BEGIN Data
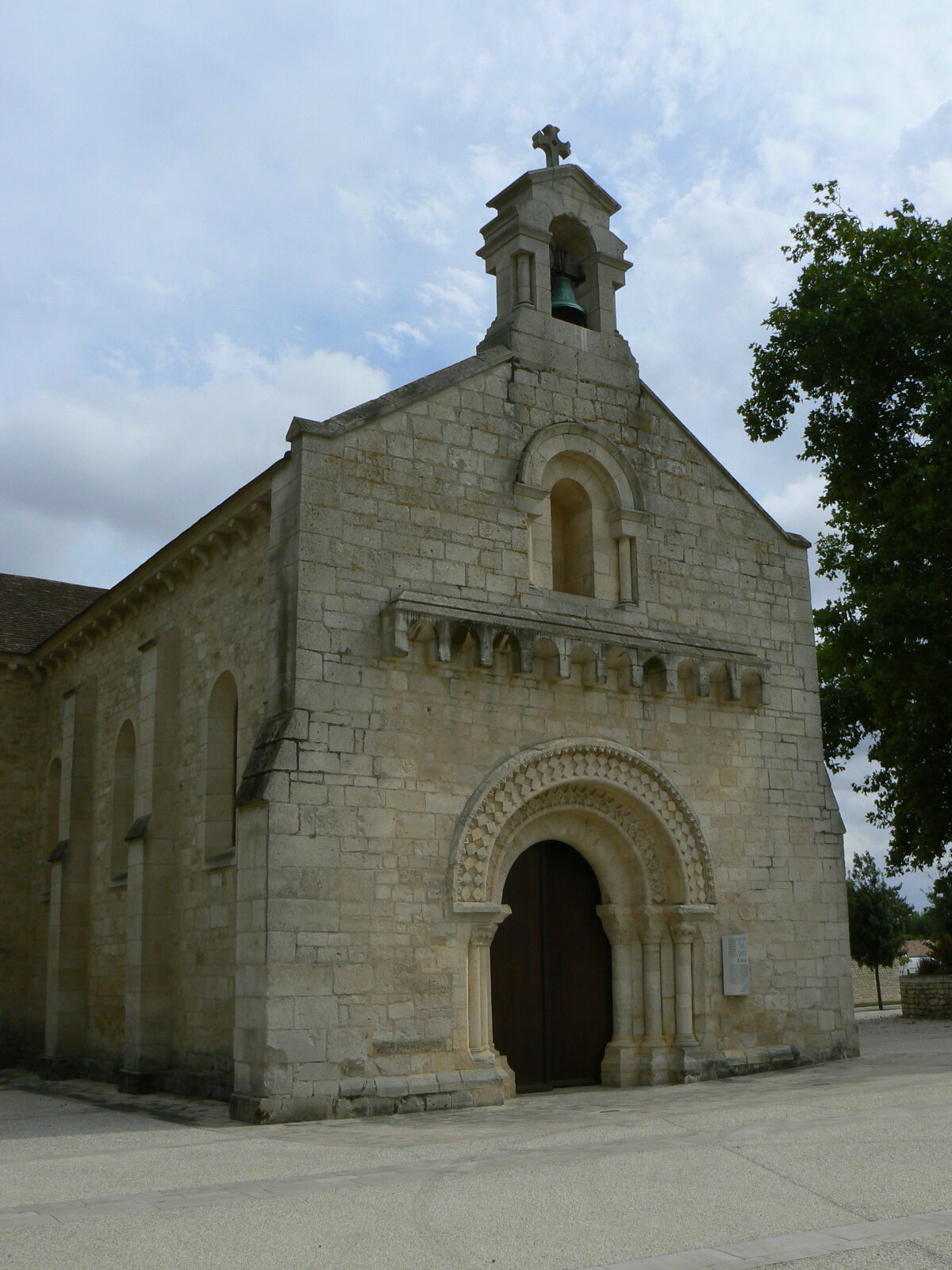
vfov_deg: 51.4
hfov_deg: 39.7
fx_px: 1320
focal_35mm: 36
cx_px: 476
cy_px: 635
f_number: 8
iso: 80
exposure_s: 1/640
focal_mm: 6
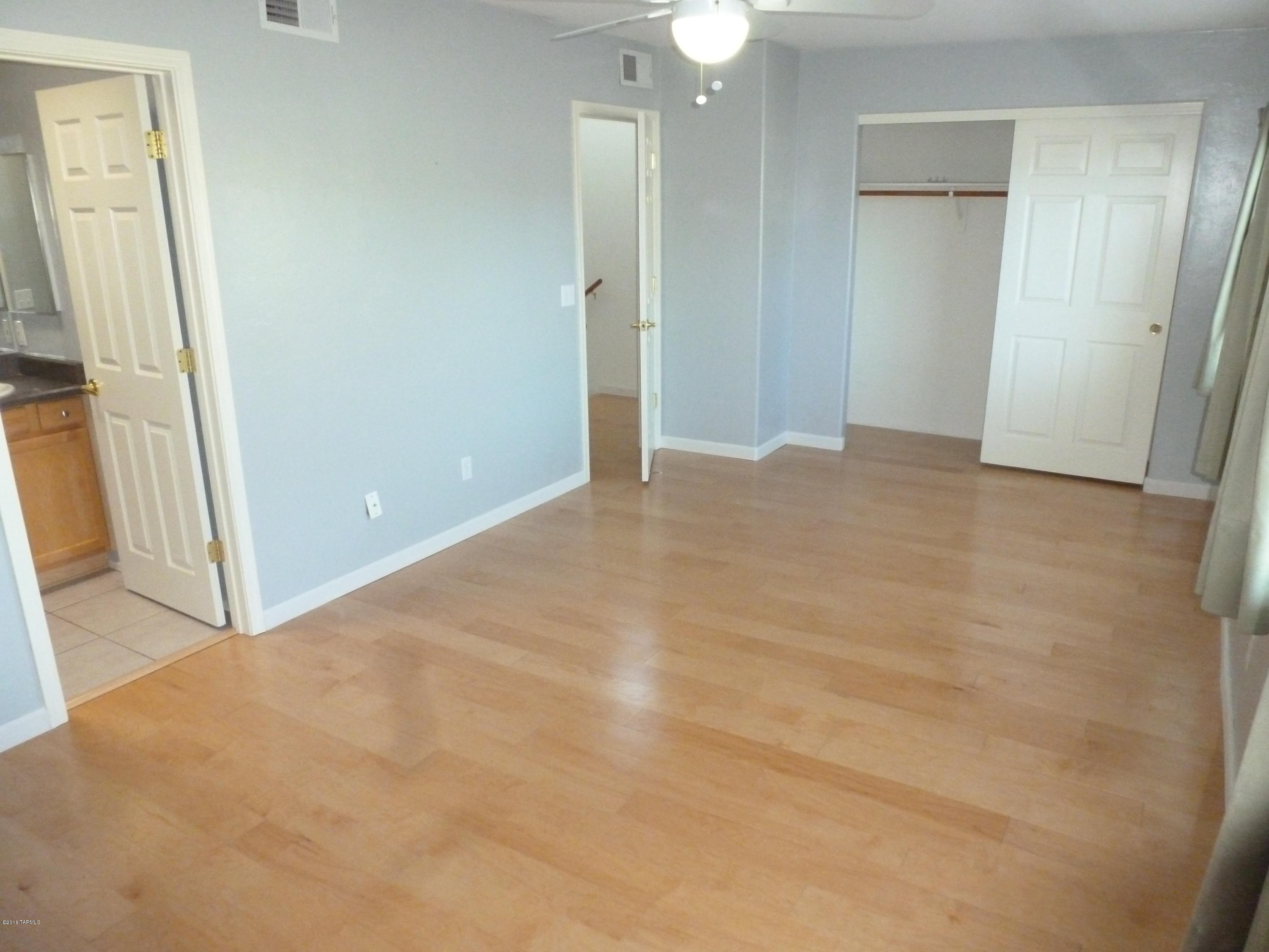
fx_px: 880
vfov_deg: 56.8
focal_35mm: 24
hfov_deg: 71.6
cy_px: 476
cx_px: 634
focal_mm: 4.3
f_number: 4.5
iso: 800
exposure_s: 1/60
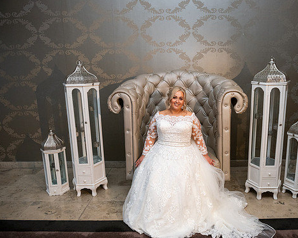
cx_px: 178
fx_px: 247
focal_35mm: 28
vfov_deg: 51.5
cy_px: 121
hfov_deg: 61.7
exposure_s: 1/160
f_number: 3.5
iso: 1000
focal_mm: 24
END Data
#### Task requirements
Where a record holds a picture, leave the picture out and restate the rest word for word.

#### Answer section
vfov_deg: 51.4
hfov_deg: 39.7
fx_px: 1320
focal_35mm: 36
cx_px: 476
cy_px: 635
f_number: 8
iso: 80
exposure_s: 1/640
focal_mm: 6
fx_px: 880
vfov_deg: 56.8
focal_35mm: 24
hfov_deg: 71.6
cy_px: 476
cx_px: 634
focal_mm: 4.3
f_number: 4.5
iso: 800
exposure_s: 1/60
cx_px: 178
fx_px: 247
focal_35mm: 28
vfov_deg: 51.5
cy_px: 121
hfov_deg: 61.7
exposure_s: 1/160
f_number: 3.5
iso: 1000
focal_mm: 24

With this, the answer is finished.